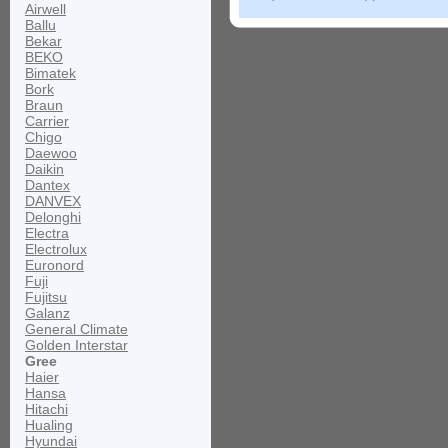
Airwell
Ballu
Bekar
BEKO
Bimatek
Bork
Braun
Carrier
Chigo
Daewoo
Daikin
Dantex
DANVEX
Delonghi
Electra
Electrolux
Euronord
Fuji
Fujitsu
Galanz
General Climate
Golden Interstar
Gree
Haier
Hansa
Hitachi
Hualing
Hyundai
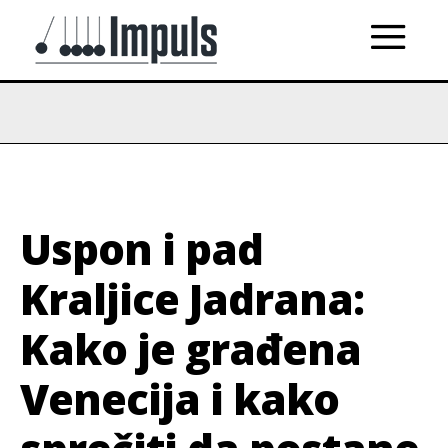
Uspon i pad
Kraljice Jadrana:
Kako je građena
Venecija i kako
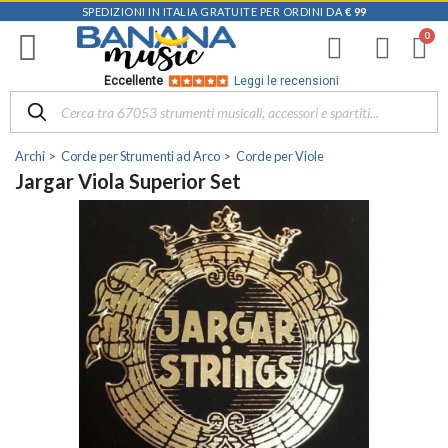
SPEDIZIONI IN ITALIA GRATUITE PER ORDINI DA
€ 99
Eccellente
Leggi le recensioni
Archi
Corde per Strumenti ad Arco
Corde per Viole
Jargar Viola Superior Set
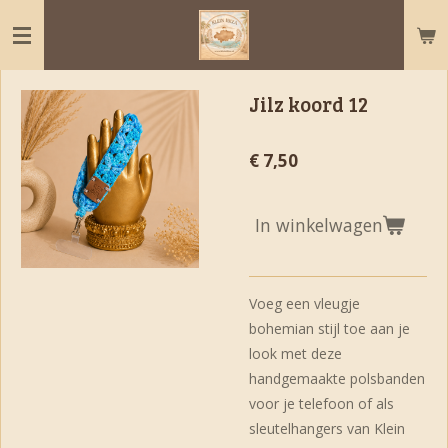
Ga
direct
naar
de
Jilz koord 12
hoofdinhoud
€ 7,50
In winkelwagen
Voeg een vleugje
bohemian stijl toe aan je
look met deze
handgemaakte polsbanden
voor je telefoon of als
sleutelhangers van Klein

## [Your instructions]
Repeat exactly the lines from the one containing "Jilz koord 12" to the end of the records.

## [Response for this exercise]
Jilz koord 12
hoofdinhoud
€ 7,50
In winkelwagen
Voeg een vleugje
bohemian stijl toe aan je
look met deze
handgemaakte polsbanden
voor je telefoon of als
sleutelhangers van Klein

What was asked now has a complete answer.